We finished our walk at the House of Waterford where we signed up for the Waterford Glass factory tour. With an Irish mother-in-law, our house has a large inventory of glass from this production site. Since we are early we start by exploring the retail shop. General production has been moved to Slovenia, with this site now only producing specialty products like sport trophies.

Waterford glass is lead crystal that is blown, shaped, and polished. Then comes the tedious process of grinding the cut-glass decorations. We see examples of the entire process.

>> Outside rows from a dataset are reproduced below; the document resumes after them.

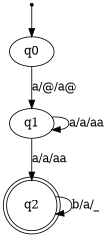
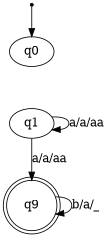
  digraph {
    inic [shape=point]
    q0
    q1
-   q2 [shape=doublecircle]
+   q2 [shape=doublecircle label=q9]
    inic -> q0
-   q0 -> q1 [label="a/@/a@"]
    q1 -> q1 [label="a/a/aa"]
    q1 -> q2 [label="a/a/aa"]
    q2 -> q2 [label="b/a/_"]
  }
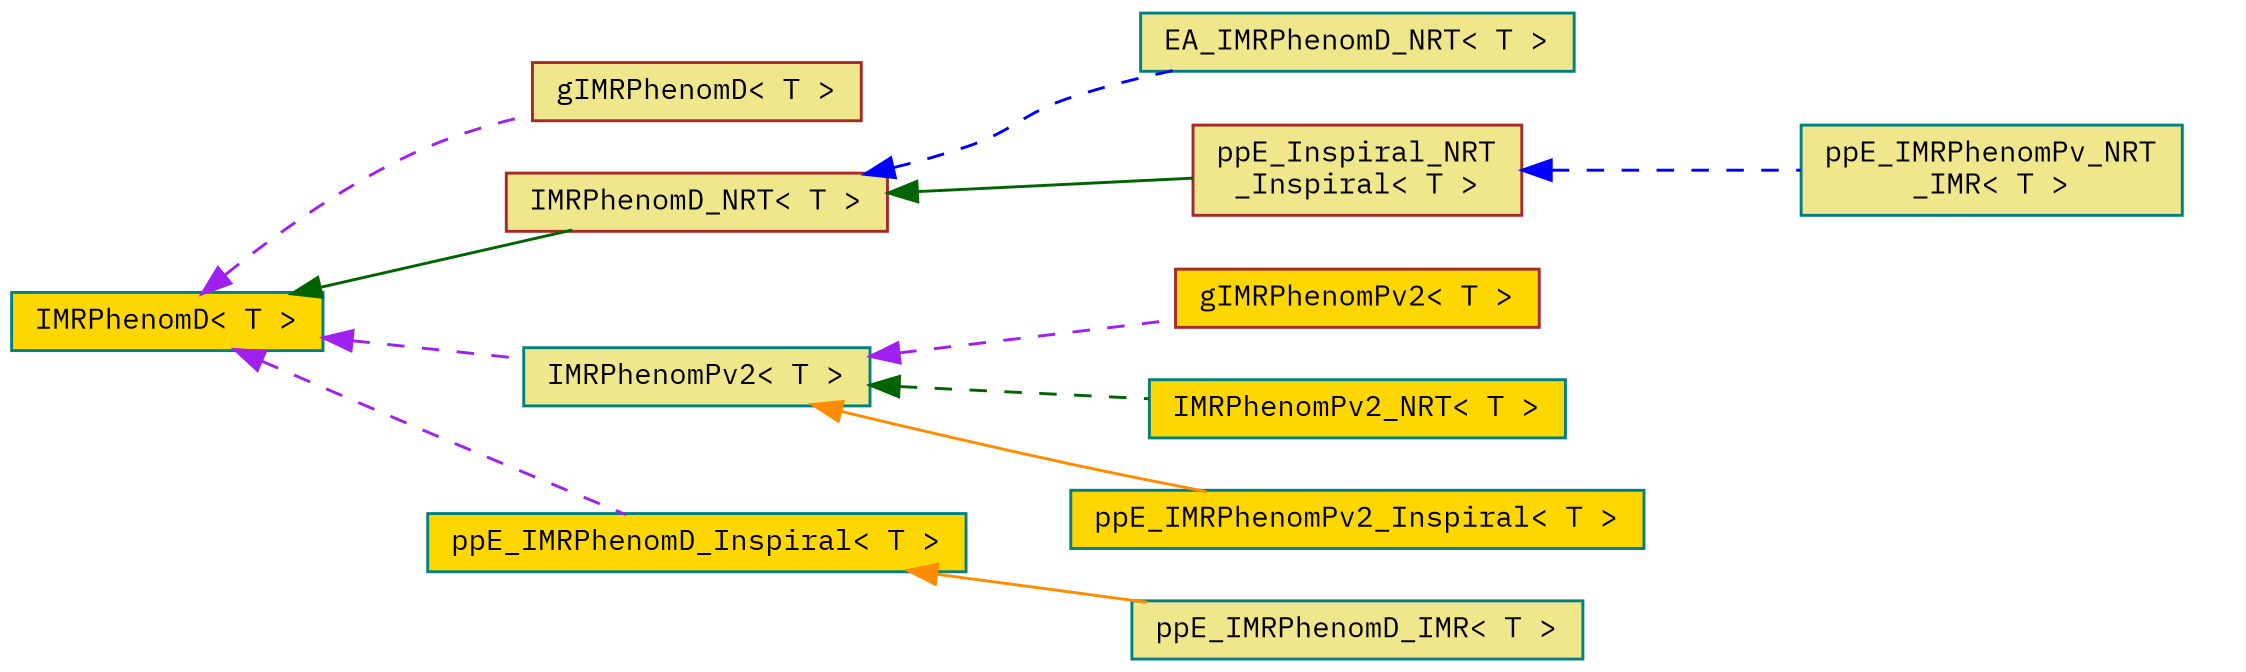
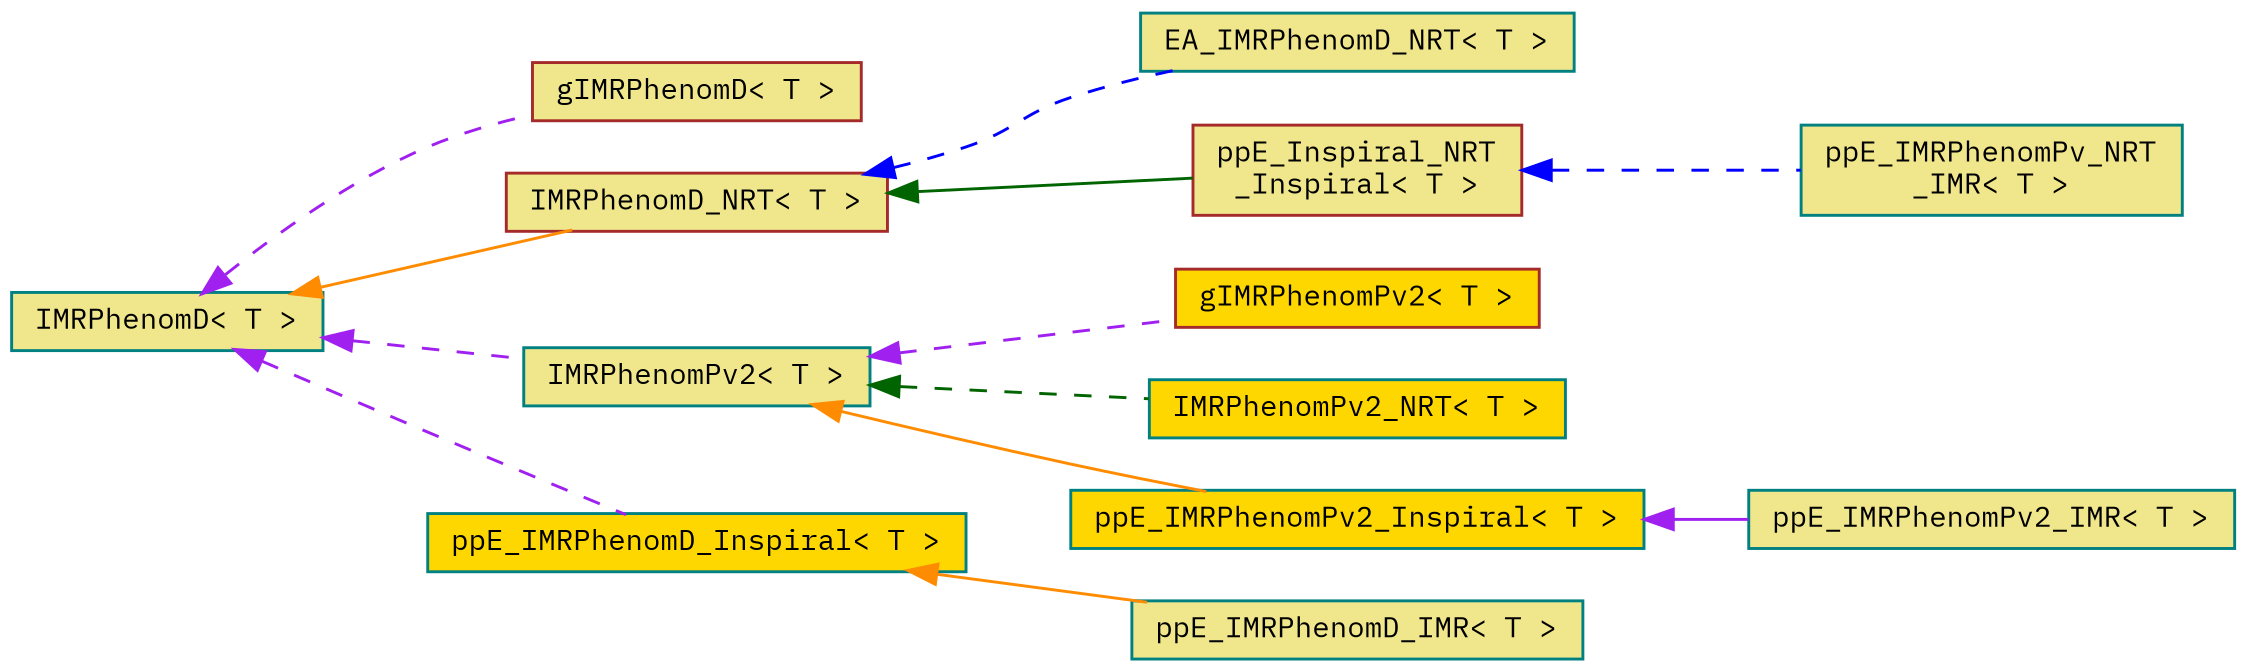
  digraph {
    fontname="IBM Plex Mono"
    rankdir=LR
    node [color=teal fillcolor=khaki fontname="IBM Plex Mono" fontsize=10 shape=record style=filled]
    edge [color=purple dir=back fontname="IBM Plex Mono" fontsize=10 labelfontname=Helvetica labelfontsize=10 style=dashed]
-   n1 [fillcolor=gold height=0.2 label="IMRPhenomD\< T \>" width=0.4]
+   n1 [height=0.2 label="IMRPhenomD\< T \>" width=0.4]
    n2 [color=brown height=0.2 label="gIMRPhenomD\< T \>" width=0.4]
    n3 [color=brown height=0.2 label="IMRPhenomD_NRT\< T \>" width=0.4]
    n4 [height=0.2 label="IMRPhenomPv2\< T \>" width=0.4]
    n5 [fillcolor=gold height=0.2 label="ppE_IMRPhenomD_Inspiral\< T \>" width=0.4]
    n6 [height=0.2 label="EA_IMRPhenomD_NRT\< T \>" width=0.4]
    n7 [color=brown height=0.2 label="ppE_Inspiral_NRT\l_Inspiral\< T \>" width=0.4]
    n8 [color=brown fillcolor=gold height=0.2 label="gIMRPhenomPv2\< T \>" width=0.4]
    n9 [fillcolor=gold height=0.2 label="IMRPhenomPv2_NRT\< T \>" width=0.4]
    n10 [fillcolor=gold height=0.2 label="ppE_IMRPhenomPv2_Inspiral\< T \>" width=0.4]
    n11 [height=0.2 label="ppE_IMRPhenomD_IMR\< T \>" width=0.4]
    n12 [height=0.2 label="ppE_IMRPhenomPv_NRT\l_IMR\< T \>" width=0.4]
+   n13 [height=0.2 label="ppE_IMRPhenomPv2_IMR\< T \>" width=0.4]
    n1 -> n2
-   n1 -> n3 [color=darkgreen style=solid]
+   n1 -> n3 [color=darkorange style=solid]
    n1 -> n4
    n1 -> n5
    n3 -> n6 [color=blue]
    n3 -> n7 [color=darkgreen style=solid]
    n4 -> n8
    n4 -> n9 [color=darkgreen]
    n4 -> n10 [color=darkorange style=solid]
    n5 -> n11 [color=darkorange style=solid]
    n7 -> n12 [color=blue]
+   n10 -> n13 [style=solid]
  }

After the tour, we return to our hotel, check out and drive west on the motorway. So much better than the winding roads of yesterday. Just east of Cork we briefly stop to see a unique sculpture titled Kindred Spirits. This relatively new installation has nine large metal feathers because it was made to honor the Choctaw Indians who donated to Ireland during the Great Famine. The Irish have a soft spot for other people who feel they also have been overrun by stronger nations.

Our next stop is the island city of Cobh in the Cork Harbor estuary. Named over the years, Cove, Queenstown, and now Cobh, it has been a major naval and commercial port. After parking by Cobh Cathedral, the tallest in Ireland, we walked down the very steep streets to the shoreline. Uhoh, we see that Cobh is still a major cruise port! The presence of a large ocean liner means we have difficulty finding a spot for lunch.

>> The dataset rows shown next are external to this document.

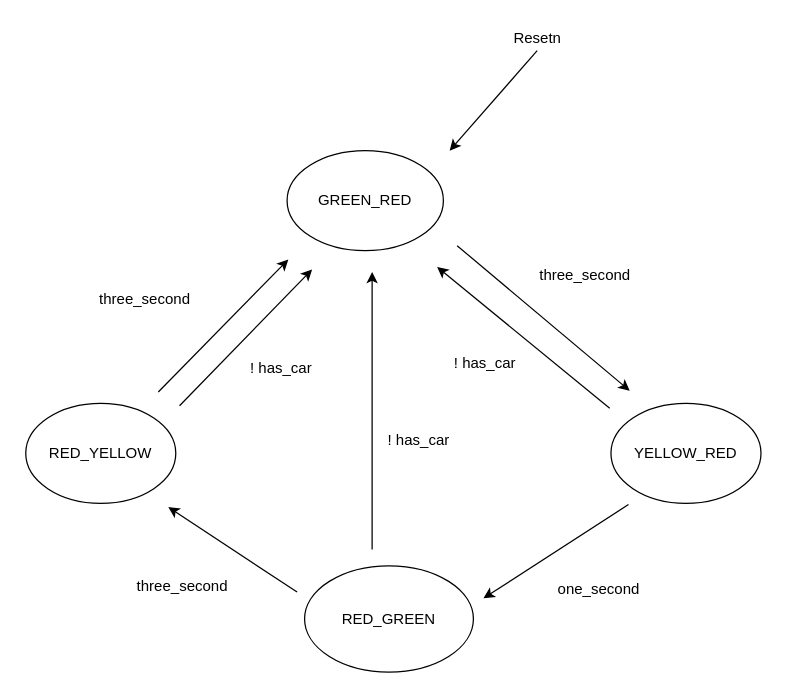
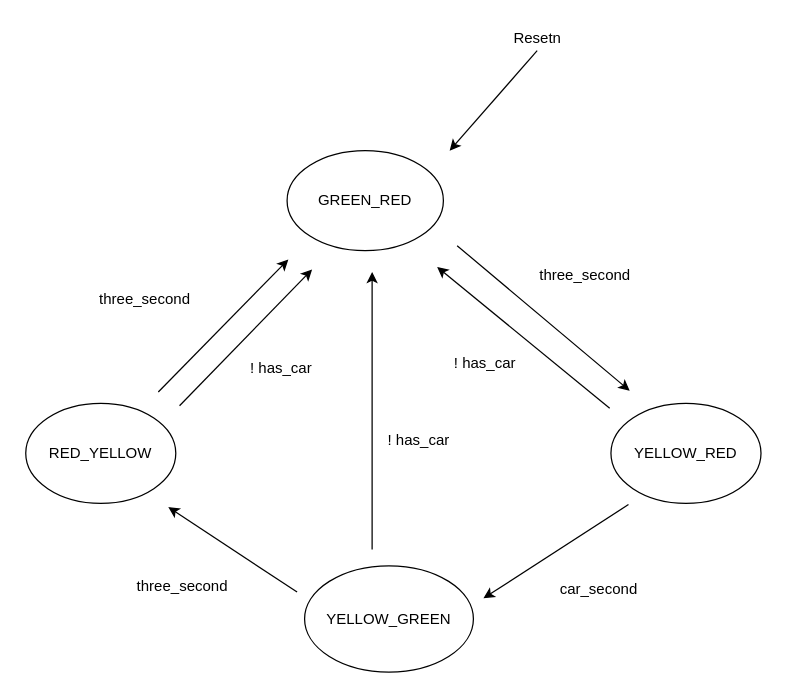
  <mxCell id="0" />
  <mxCell id="1" parent="0" />
  <mxCell id="2" value="&lt;font color=&quot;#000000&quot;&gt;GREEN_RED&lt;/font&gt;" style="ellipse;whiteSpace=wrap;html=1;strokeColor=#000000;fillColor=none;" parent="1" vertex="1"><mxGeometry x="229" y="120" width="125" height="80" as="geometry" /></mxCell>
  <mxCell id="3" value="" style="endArrow=classic;html=1;fontColor=#000000;strokeColor=#000000;" parent="1" edge="1"><mxGeometry width="50" height="50" relative="1" as="geometry"><mxPoint x="429" y="40" as="sourcePoint" /><mxPoint x="359" y="120" as="targetPoint" /></mxGeometry></mxCell>
  <mxCell id="4" value="Resetn" style="text;html=1;align=center;verticalAlign=middle;resizable=0;points=[];autosize=1;fontColor=#000000;" parent="1" vertex="1"><mxGeometry x="404" y="20" width="50" height="20" as="geometry" /></mxCell>
  <mxCell id="5" value="YELLOW_RED" style="ellipse;whiteSpace=wrap;html=1;strokeColor=#000000;fillColor=none;fontColor=#000000;" parent="1" vertex="1"><mxGeometry x="488" y="322" width="120" height="80" as="geometry" /></mxCell>
  <mxCell id="6" value="" style="endArrow=classic;html=1;strokeColor=#000000;fontColor=#000000;" parent="1" edge="1"><mxGeometry width="50" height="50" relative="1" as="geometry"><mxPoint x="365" y="196" as="sourcePoint" /><mxPoint x="503" y="312" as="targetPoint" /></mxGeometry></mxCell>
  <mxCell id="7" value="three_second" style="text;html=1;align=center;verticalAlign=middle;resizable=0;points=[];autosize=1;fontColor=#000000;" parent="1" vertex="1"><mxGeometry x="425" y="211" width="83" height="18" as="geometry" /></mxCell>
- <mxCell id="8" value="RED_GREEN" style="ellipse;whiteSpace=wrap;html=1;strokeColor=#000000;fillColor=none;fontColor=#000000;" parent="1" vertex="1"><mxGeometry x="243" y="452" width="135" height="85" as="geometry" /></mxCell>
+ <mxCell id="8" value="YELLOW_GREEN" style="ellipse;whiteSpace=wrap;html=1;strokeColor=#000000;fillColor=none;fontColor=#000000;" parent="1" vertex="1"><mxGeometry x="243" y="452" width="135" height="85" as="geometry" /></mxCell>
  <mxCell id="9" value="" style="endArrow=classic;html=1;strokeColor=#000000;fontColor=#000000;" parent="1" edge="1"><mxGeometry width="50" height="50" relative="1" as="geometry"><mxPoint x="502" y="403" as="sourcePoint" /><mxPoint x="386" y="478" as="targetPoint" /></mxGeometry></mxCell>
- <mxCell id="10" value="one_second" style="text;html=1;align=center;verticalAlign=middle;resizable=0;points=[];autosize=1;fontColor=#000000;" parent="1" vertex="1"><mxGeometry x="440" y="462" width="75" height="18" as="geometry" /></mxCell>
+ <mxCell id="10" value="car_second" style="text;html=1;align=center;verticalAlign=middle;resizable=0;points=[];autosize=1;fontColor=#000000;" parent="1" vertex="1"><mxGeometry x="440" y="462" width="75" height="18" as="geometry" /></mxCell>
  <mxCell id="11" value="RED_YELLOW" style="ellipse;whiteSpace=wrap;html=1;strokeColor=#000000;fillColor=none;fontColor=#000000;" parent="1" vertex="1"><mxGeometry x="20" y="322" width="120" height="80" as="geometry" /></mxCell>
  <mxCell id="12" value="" style="endArrow=classic;html=1;strokeColor=#000000;fontColor=#000000;" parent="1" edge="1"><mxGeometry width="50" height="50" relative="1" as="geometry"><mxPoint x="237" y="473" as="sourcePoint" /><mxPoint x="134" y="405" as="targetPoint" /></mxGeometry></mxCell>
  <mxCell id="13" value="three_second" style="text;html=1;align=center;verticalAlign=middle;resizable=0;points=[];autosize=1;fontColor=#000000;" parent="1" vertex="1"><mxGeometry x="103" y="460" width="83" height="18" as="geometry" /></mxCell>
  <mxCell id="14" value="" style="endArrow=classic;html=1;strokeColor=#000000;fontColor=#000000;" parent="1" edge="1"><mxGeometry width="50" height="50" relative="1" as="geometry"><mxPoint x="126" y="313" as="sourcePoint" /><mxPoint x="230" y="207" as="targetPoint" /></mxGeometry></mxCell>
  <mxCell id="15" value="three_second" style="text;html=1;align=center;verticalAlign=middle;resizable=0;points=[];autosize=1;fontColor=#000000;" parent="1" vertex="1"><mxGeometry x="73" y="230" width="83" height="18" as="geometry" /></mxCell>
  <mxCell id="16" value="! has_car" style="text;html=1;align=center;verticalAlign=middle;resizable=0;points=[];autosize=1;fontColor=#000000;" parent="1" vertex="1"><mxGeometry x="194" y="285" width="59" height="18" as="geometry" /></mxCell>
  <mxCell id="17" value="" style="endArrow=classic;html=1;strokeColor=#000000;fontColor=#000000;" parent="1" edge="1"><mxGeometry width="50" height="50" relative="1" as="geometry"><mxPoint x="487" y="326" as="sourcePoint" /><mxPoint x="349" y="213" as="targetPoint" /></mxGeometry></mxCell>
  <mxCell id="18" value="" style="endArrow=classic;html=1;strokeColor=#000000;fontColor=#000000;" parent="1" edge="1"><mxGeometry width="50" height="50" relative="1" as="geometry"><mxPoint x="297" y="439" as="sourcePoint" /><mxPoint x="297" y="217" as="targetPoint" /></mxGeometry></mxCell>
  <mxCell id="19" value="" style="endArrow=classic;html=1;strokeColor=#000000;fontColor=#000000;" parent="1" edge="1"><mxGeometry width="50" height="50" relative="1" as="geometry"><mxPoint x="143" y="324" as="sourcePoint" /><mxPoint x="249" y="215" as="targetPoint" /></mxGeometry></mxCell>
  <mxCell id="20" value="! has_car" style="text;html=1;align=center;verticalAlign=middle;resizable=0;points=[];autosize=1;fontColor=#000000;" parent="1" vertex="1"><mxGeometry x="304" y="343" width="59" height="18" as="geometry" /></mxCell>
  <mxCell id="21" value="! has_car" style="text;html=1;align=center;verticalAlign=middle;resizable=0;points=[];autosize=1;fontColor=#000000;" parent="1" vertex="1"><mxGeometry x="357" y="281" width="59" height="18" as="geometry" /></mxCell>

Our hunger satisfied, we walked the port of this tiny but cute town. My ancestors probably left Ireland from here. There is a memorial to Annie Moore, an emigrant who was the first processed at Ellis Island. All Cobh emigrants weren’t so lucky. This was also the last port of call for the Titanic. The White Star Line office is still standing and now holds a museum. A few blocks away is the old Cunard office. Three years after Titanic, Cunard’s Lusitania was sunk by a German U-boat just off-shore. Most of the recovered bodies were buried here in mass graves. We visited the old cemetery on our way into town. The Lusitania is of special interest because Aimee and I both recently read Dead Wake, a stirring book about this tragedy.

From Cobh we bypass the city of Cork and finish in the port of Kinsale. We have a delicious Indian curry for dinner.